Activity – Below are some records; write them all out again exactly.

Information provided –
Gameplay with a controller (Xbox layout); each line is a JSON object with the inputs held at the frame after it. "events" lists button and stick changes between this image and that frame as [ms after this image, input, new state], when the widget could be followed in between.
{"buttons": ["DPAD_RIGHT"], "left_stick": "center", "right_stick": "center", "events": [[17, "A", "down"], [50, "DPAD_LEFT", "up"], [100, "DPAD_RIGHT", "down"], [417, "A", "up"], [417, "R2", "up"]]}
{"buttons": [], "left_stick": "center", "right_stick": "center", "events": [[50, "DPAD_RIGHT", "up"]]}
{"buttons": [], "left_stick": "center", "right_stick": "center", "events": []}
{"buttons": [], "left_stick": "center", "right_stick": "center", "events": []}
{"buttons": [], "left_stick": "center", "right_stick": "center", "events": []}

Response box –
Gameplay with a controller (Xbox layout); each line is a JSON object with the inputs held at the frame after it. "events" lists button and stick changes between this image and that frame as [ms after this image, input, new state], when the widget could be followed in between.
{"buttons": ["DPAD_RIGHT"], "left_stick": "center", "right_stick": "center", "events": [[17, "A", "down"], [50, "DPAD_LEFT", "up"], [100, "DPAD_RIGHT", "down"], [417, "A", "up"], [417, "R2", "up"]]}
{"buttons": [], "left_stick": "center", "right_stick": "center", "events": [[50, "DPAD_RIGHT", "up"]]}
{"buttons": [], "left_stick": "center", "right_stick": "center", "events": []}
{"buttons": [], "left_stick": "center", "right_stick": "center", "events": []}
{"buttons": [], "left_stick": "center", "right_stick": "center", "events": []}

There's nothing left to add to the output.